I'm also going to get an optical to AES/EBU transformer so i can use the digital input of the DCX, i heard it is much cleaner than the analog side.

I'm familiar with seeing the BFD used for subwoofers, i bet it could work for full range, as long as it has the resolution.


----------



## Moonfly (Aug 1, 2008)

The BFD is designed for use in full range speakers so I figured it should at least be a start point.

The EL70's are a good price and if the final SQ is pretty good they will basically be a bargain. I could actually get one of the speakers running, but dont have enough kit to finish them both or have any wadding to put inside them yet either. These are intended to be my spring board into DIY speakers, but as ever funding dictates all. I really need to read up proper digital active crossovers etc, they would certainly make life easier than trying to build a passive crossover, and I like the idea of being able to tweak the design etc.
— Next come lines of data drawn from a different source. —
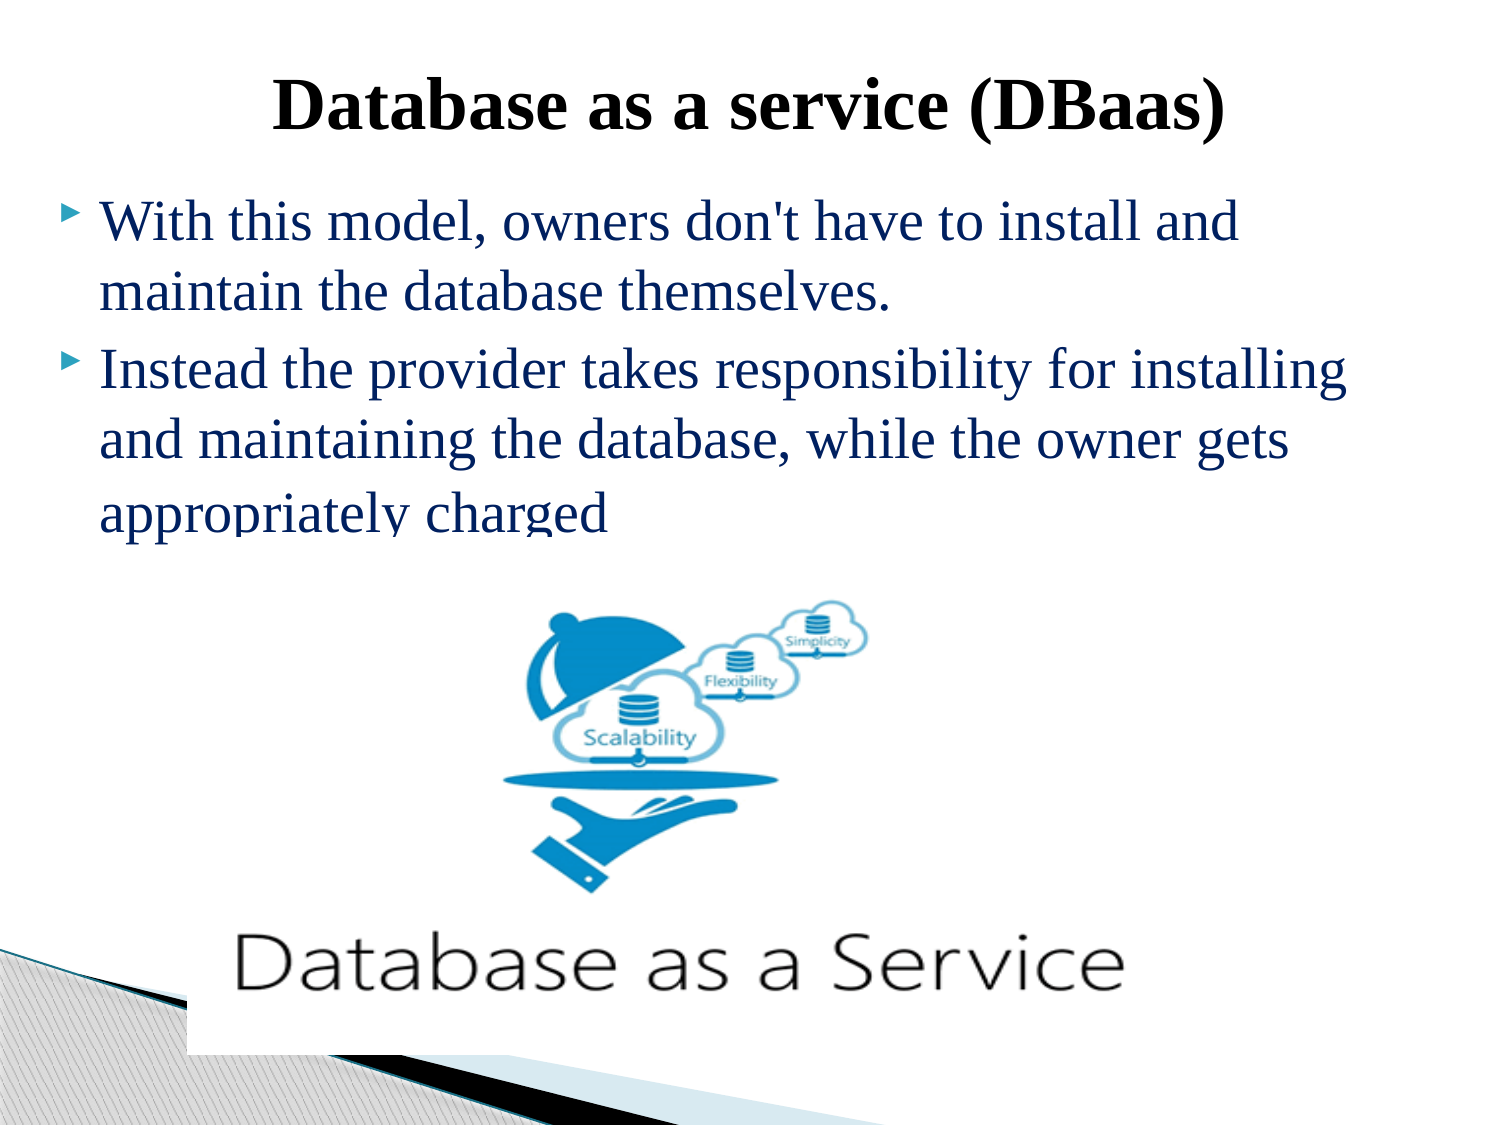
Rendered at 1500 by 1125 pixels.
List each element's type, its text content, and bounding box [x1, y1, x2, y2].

picture [187, 537, 1171, 1055]
list With this model, owners don't have to install and maintain the database themselves. Instead the provider takes responsibility for installing and maintaining the database, while the owner gets appropriately charged [24, 174, 1450, 756]
title Database as a service (DBaas) [140, 0, 1360, 174]
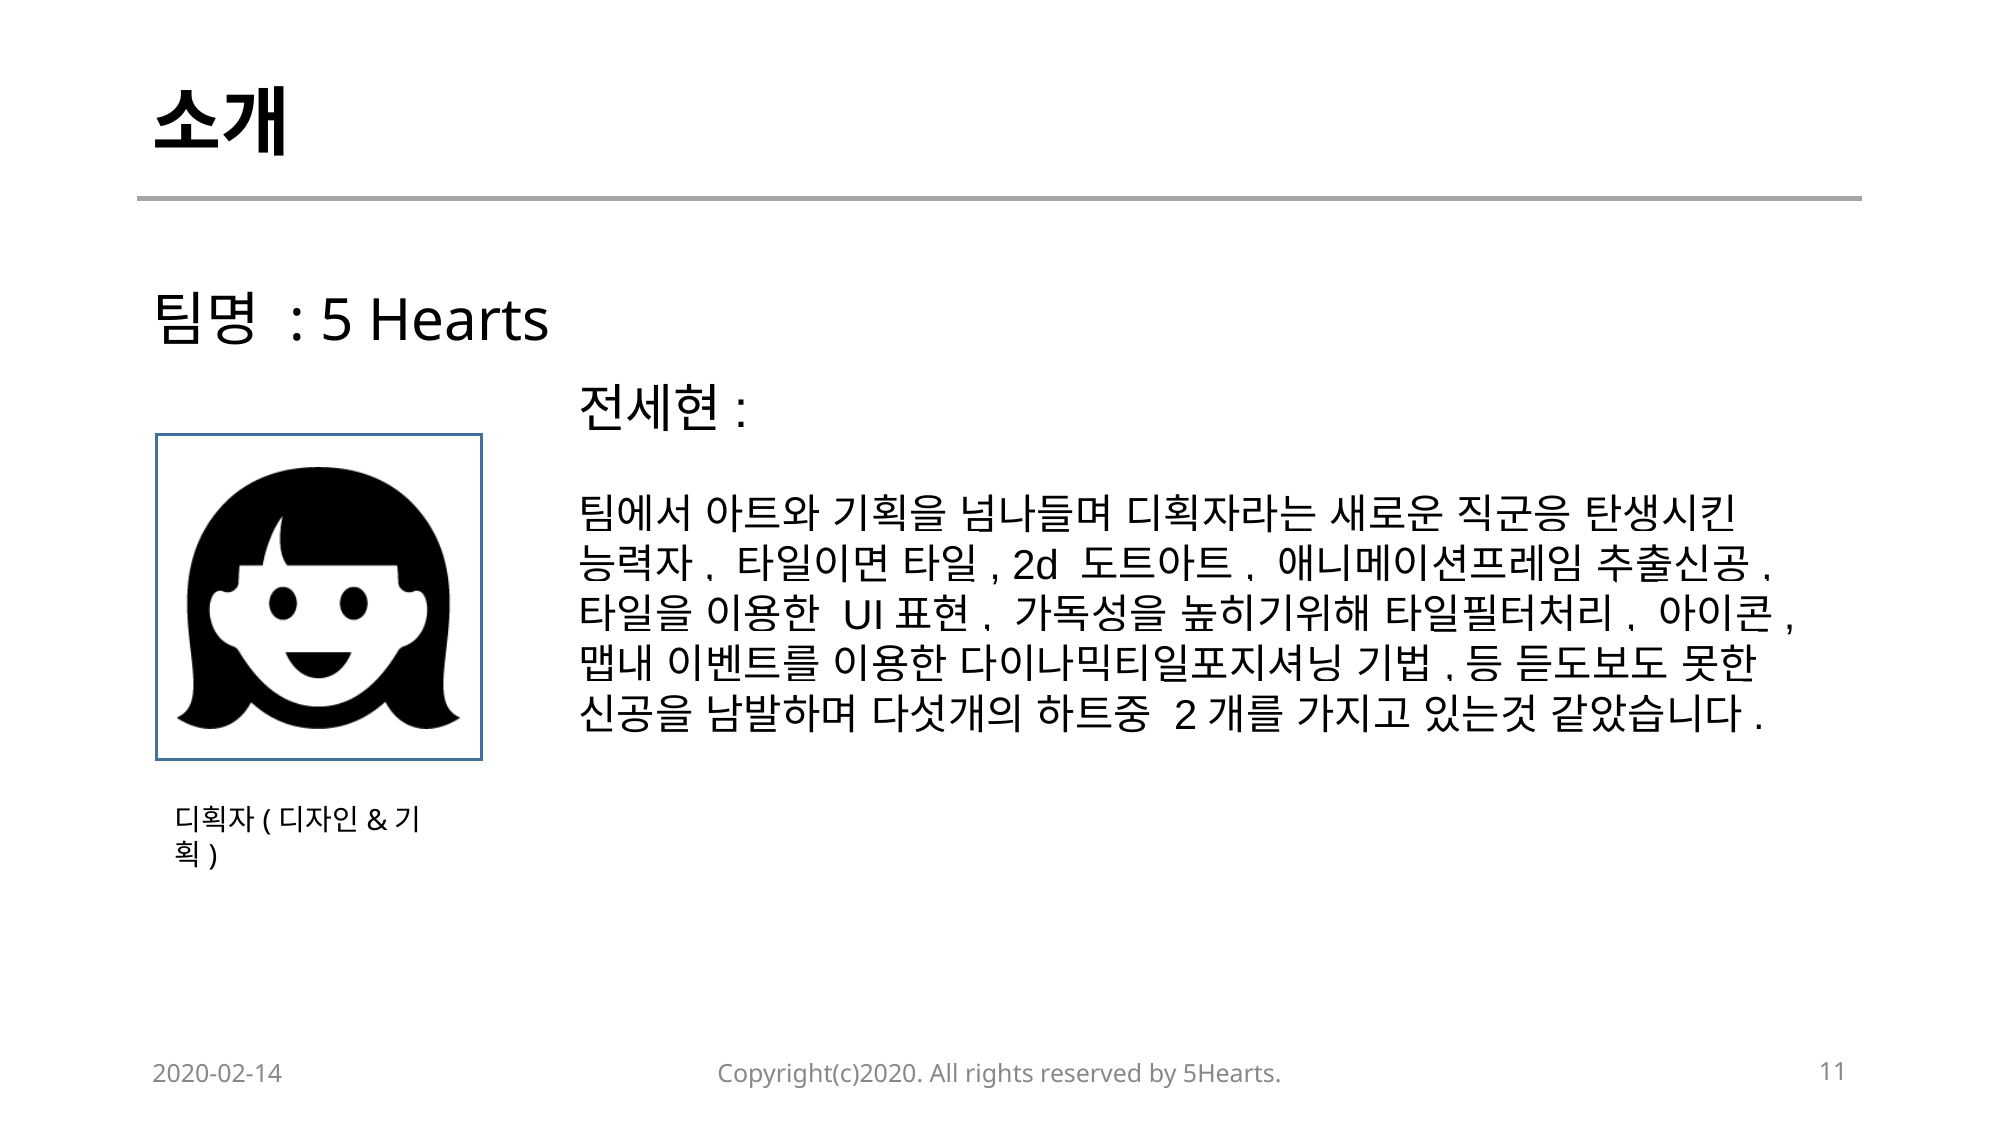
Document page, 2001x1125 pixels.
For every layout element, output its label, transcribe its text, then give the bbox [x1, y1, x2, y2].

text_box 전세현: 팀에서 아트와 기획을 넘나들며 디획자라는 새로운 직군응 탄생시킨 능력자, 타일이면 타일, 2d 도트아트, 애니메이션프레임 추출신공, 타일을 이용한 UI표현, 가독성을 높히기위해 타일필터처리, 아이콘, 맵내 이벤트를 이용한 다이나믹티일포지셔닝 기법,등 듣도보도 못한 신공을 남발하며 다섯개의 하트중 2개를 가지고 있는것 같았습니다. [563, 360, 1863, 951]
slide_number 11 [1412, 1042, 1863, 1103]
picture [176, 467, 460, 730]
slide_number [137, 1042, 588, 1103]
title 소개 [137, 59, 1863, 191]
footer Copyright(c)2020. All rights reserved by 5Hearts. [662, 1042, 1338, 1103]
text_box 디획자(디자인&기획) [159, 793, 479, 845]
text_box [156, 434, 482, 760]
text_box 팀명 : 5 Hearts [137, 274, 1863, 361]
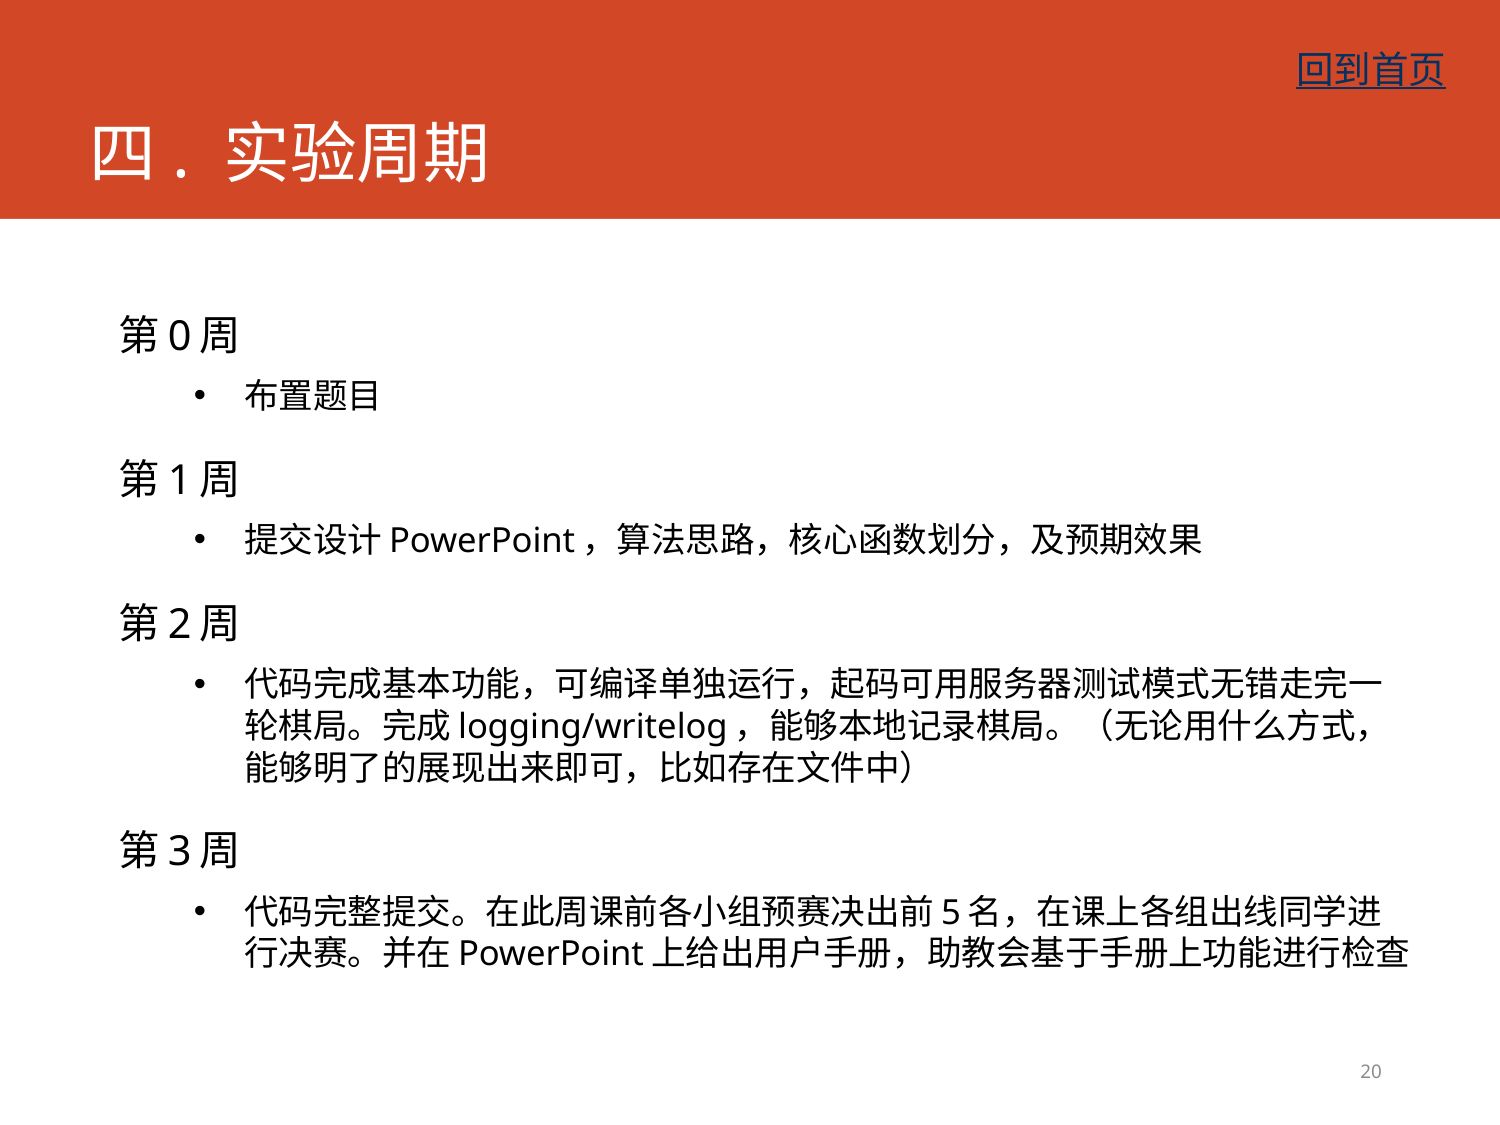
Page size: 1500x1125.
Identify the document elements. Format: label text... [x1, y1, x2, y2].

slide_number 20 [993, 1042, 1397, 1103]
list 第0周 布置题目 第1周 提交设计PowerPoint，算法思路，核心函数划分，及预期效果 第2周 代码完成基本功能，可编译单独运行，起码可用服务器测试模式无错走完一轮棋局。完成logging/writelog，能够本地记录棋局。（无论用什么方式，能够明了的展现出来即可，比如存在文件中） 第3周 代码完整提交。在此周课前各小组预赛决出前5名，在课上各组出线同学进行决赛。并在PowerPoint上给出用户手册，助教会基于手册上功能进行检查 [103, 276, 1428, 1014]
text_box 回到首页 [1281, 38, 1473, 108]
title 四. 实验周期 [74, 0, 1397, 199]
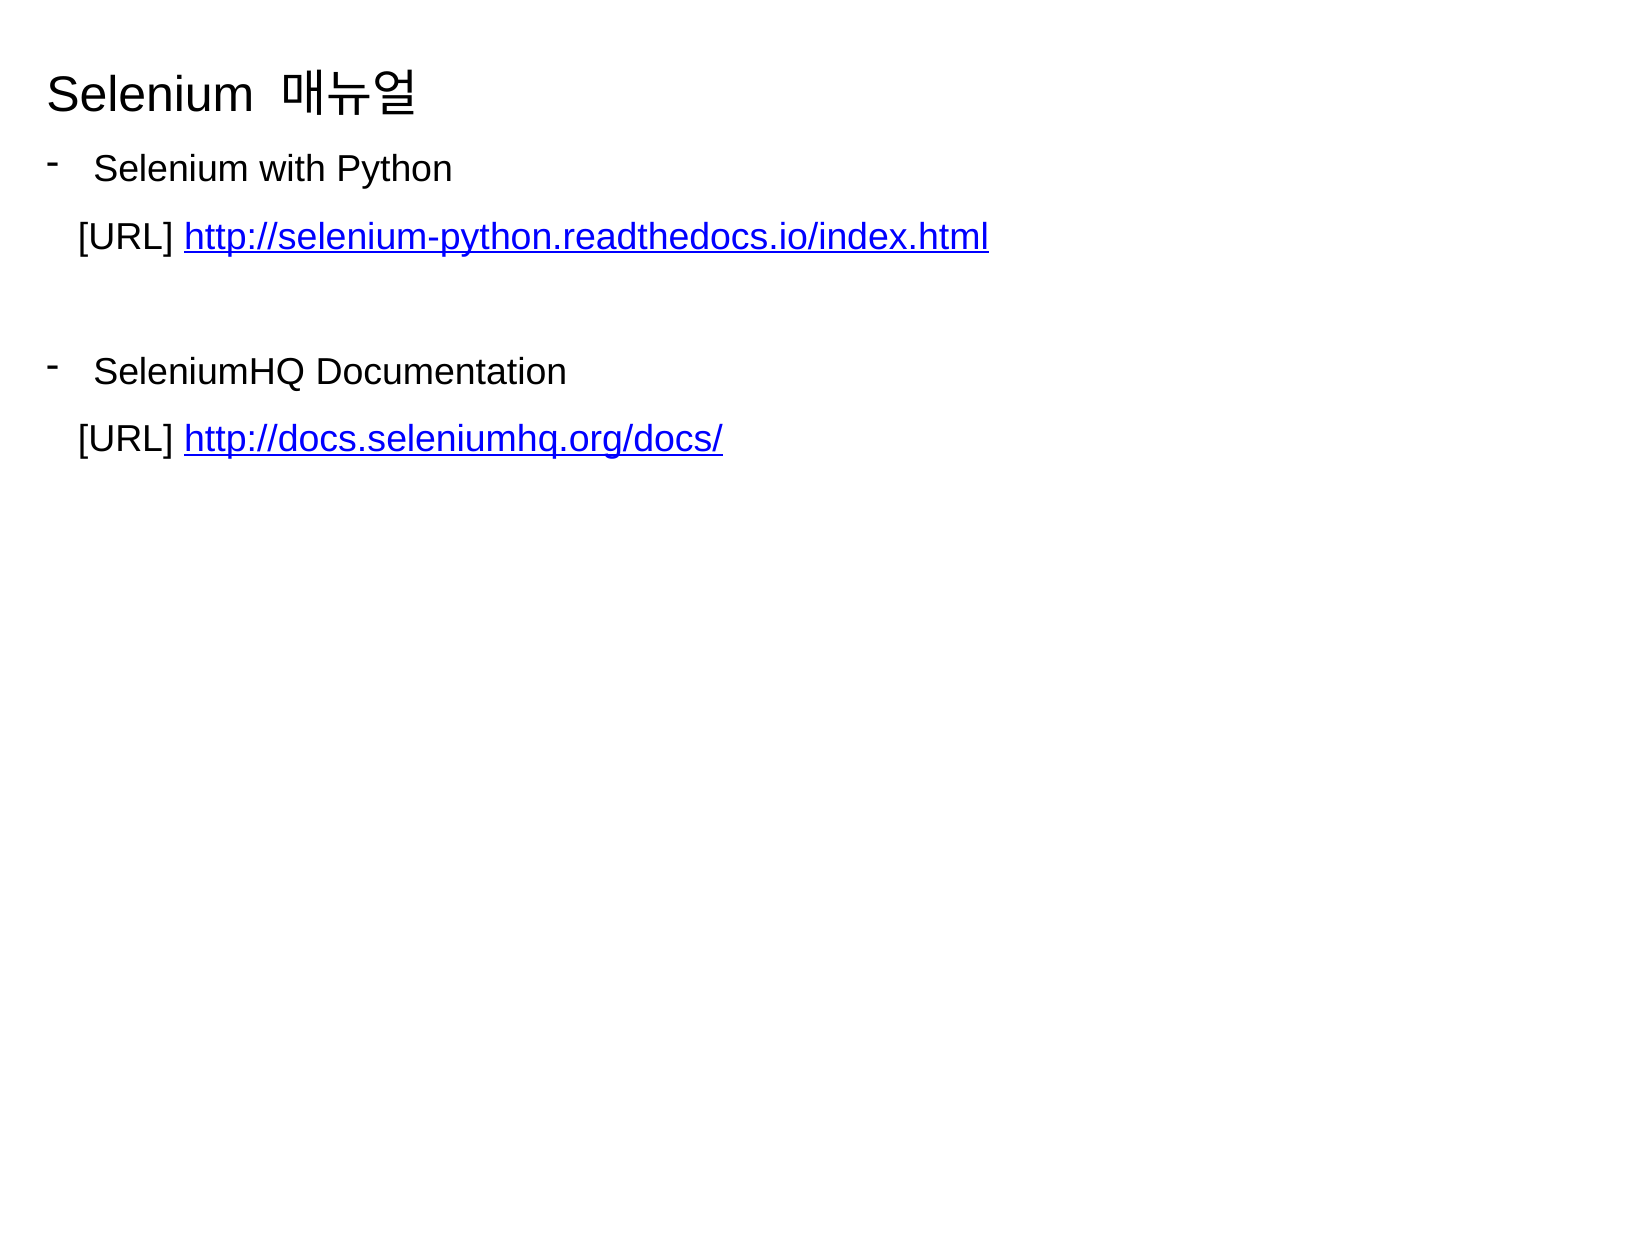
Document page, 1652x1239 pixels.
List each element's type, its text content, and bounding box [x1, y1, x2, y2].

text_box Selenium 매뉴얼 Selenium with Python [URL] http://selenium-python.readthedocs.io/index.html SeleniumHQ Documentation [URL] http://docs.seleniumhq.org/docs/ [44, 31, 1607, 617]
Having them 3/4's built and not being able to get them running is a killer. Do you have a thread up for your build?


----------



## Binary (Nov 23, 2009)

Unfortunately all the pictures from the build process were lost in a computer crash. I did not do the wood-work for the center. Mwmkravchenko did. i wish i did have a build log for it, i'll have to get all the dimensions and details again and post one just for you


----------



## Moonfly (Aug 1, 2008)

I'll be sure to keep an eye out for it. I modelled the EL70 in sketchup, so if you like modelling, have no pictures for your thread, and was thinking of doing that, I can add the driver to our sketchup database for you if you want.


----------